Sivaraj Ramseshan (10 October 1923 – 29 December 2003) was an Indian scientist known for his work in the field of crystallography. Ramaseshan served as director of the Indian Institute of Science and was awarded the Padma Bhushan. Ramaseshan is the nephew of Indian scientist and Nobel laureate Sir C. V. Raman and cousin of Subramanyan Chandrasekhar.

==Early life==
Ramaseshan was born in Madras on 10 October 1923, to Sitalaxmi (sister of C. V. Raman) and Sivaramakrishnan. He had his schooling in Nagpur and started his forays into science as a research student under his uncle, Sir C. V. Raman.

==Scientific career==

On completion of his doctorate, Ramaseshan joined the Indian Institute of Science as a lecturer. During this time, he developed an interest in X-ray crystallography and was instrumental in improving the material science division in the National Aerospace Laboratories. Ramaseshan also taught as a professor in the Indian Institute of Technology.

==Positions held==

In 1979, Ramaseshan was appointed joint-director of the Indian Institute of Science and in 1981 became its director. He served as the director of IISc from 1981 to 1984, as president of the Indian Academy of Sciences (1983–1985), and honorary distinguished professor emeritus at the Raman Research Institute (1984–2003).

==Awards==
In 1966, Ramaseshan was awarded the Shanti Swarup Bhatnagar Award.

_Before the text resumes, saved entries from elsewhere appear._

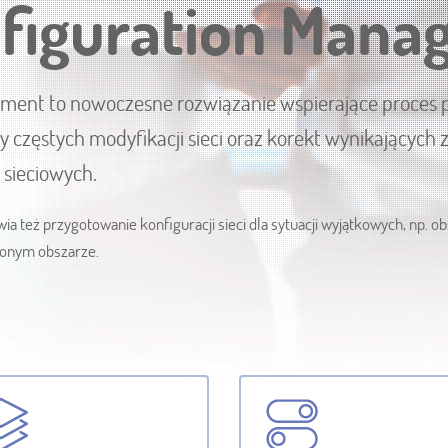
figuration Mana
ent to nowoczesne rozwiązanie wspierające proces pl
 częstych modyfikacji sieci oraz korekt wynikających 
 sieciowych.
też przygotowanie konfiguracji sieci dla sytuacji wyjątkowych, np. o
lonym obszarze.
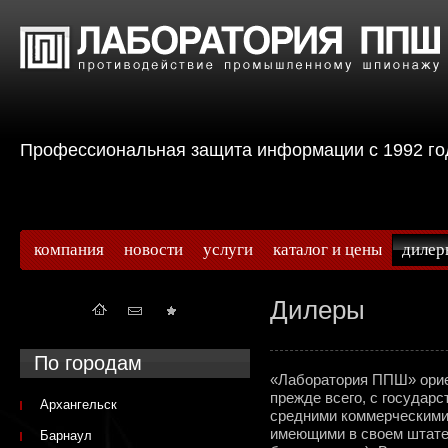
Профессиональная защита информации с 199
компания
новости
услуги
каталог и цены
дилер
Дилеры
По городам
«Лаборатория ППШ» ориен
прежде всего, с государ
Архангельск
средними коммерческими 
имеющими в своем штат
Барнаул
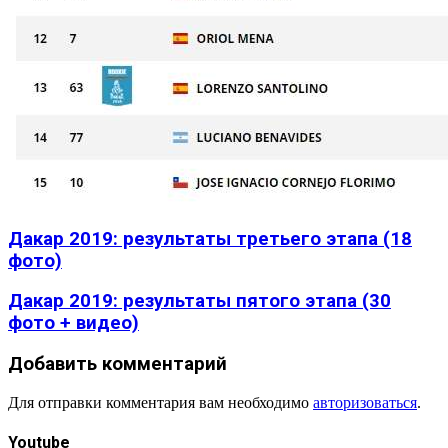
Дакар 2019: результаты третьего этапа (18
фото)
Дакар 2019: результаты пятого этапа (30
фото + видео)
Добавить комментарий
Для отправки комментария вам необходимо
авторизоваться
.
Youtube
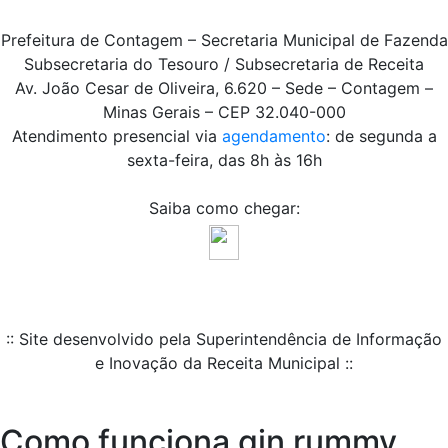
Prefeitura de Contagem – Secretaria Municipal de Fazenda
Subsecretaria do Tesouro / Subsecretaria de Receita
Av. João Cesar de Oliveira, 6.620 – Sede – Contagem –
Minas Gerais – CEP 32.040-000
Atendimento presencial via
agendamento
: de segunda a
sexta-feira, das 8h às 16h
Saiba como chegar:
:: Site desenvolvido pela Superintendência de Informação
e Inovação da Receita Municipal ::
Como funciona gin rummy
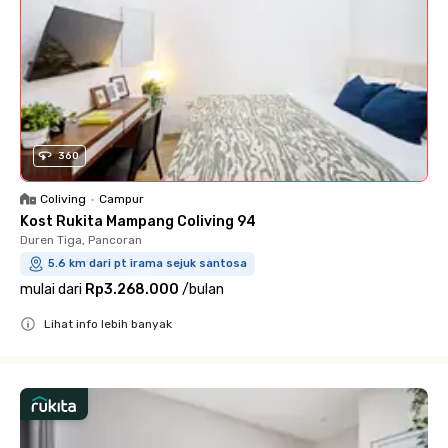
360
Coliving
•
Campur
Kost Rukita Mampang Coliving 94
Duren Tiga, Pancoran
5.6 km dari pt irama sejuk santosa
mulai dari
Rp3.268.000
/
bulan
Lihat info lebih banyak
Close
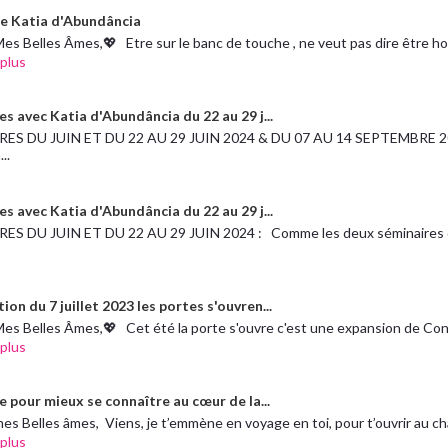
e Katia d'Abundância
es Belles Âmes,💖 Etre sur le banc de touche , ne veut pas dire être hors
 plus
s avec Katia d'Abundância du 22 au 29 j...
ES DU JUIN ET DU 22 AU 29 JUIN 2024 & DU 07 AU 14 SEPTEMBRE 2
..
s avec Katia d'Abundância du 22 au 29 j...
ES DU JUIN ET DU 22 AU 29 JUIN 2024 : Comme les deux séminaires 
ion du 7 juillet 2023 les portes s'ouvren...
es Belles Âmes,💖 Cet été la porte s'ouvre c'est une expansion de Cons
 plus
e pour mieux se connaître au cœur de la...
es Belles âmes, Viens, je t’emmène en voyage en toi, pour t’ouvrir au ch
 plus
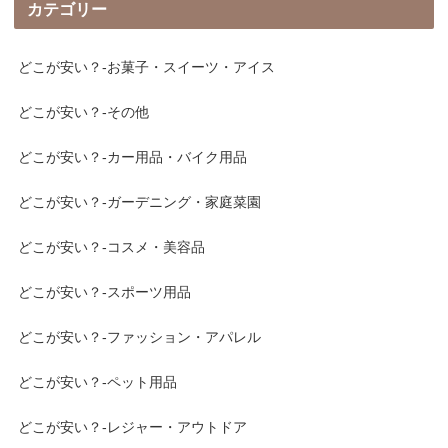
カテゴリー
どこが安い？-お菓子・スイーツ・アイス
どこが安い？-その他
どこが安い？-カー用品・バイク用品
どこが安い？-ガーデニング・家庭菜園
どこが安い？-コスメ・美容品
どこが安い？-スポーツ用品
どこが安い？-ファッション・アパレル
どこが安い？-ペット用品
どこが安い？-レジャー・アウトドア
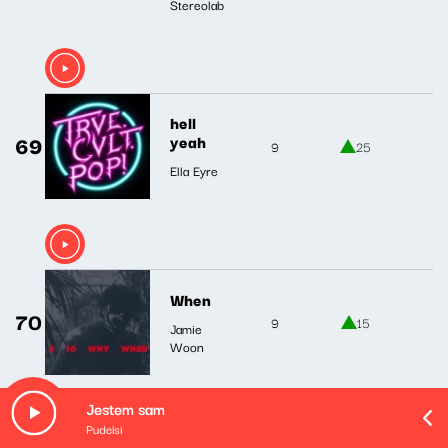
Stereolab
hell
69
yeah
9
25
Ella Eyre
When
70
9
15
Jamie
Woon
Jestem sam
Pudelsi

This was followed by the Vasvik Award in 1980 and the INSA Aryabhata Medal in 1985. Ramaseshan is also a recipient of the Padma Bhushan.

==Publications==
Ramaseshan co-authored a biography of his uncle, C. V. Raman, with Raman himself and also edited two collections of Raman's writings.

==Death==
Ramaseshan died on 29 December 2003, weeks after his 80th birthday. He was survived by his wife, Kausalya, who was a great-granddaughter of V. S. Srinivasa Sastri, and by three daughters.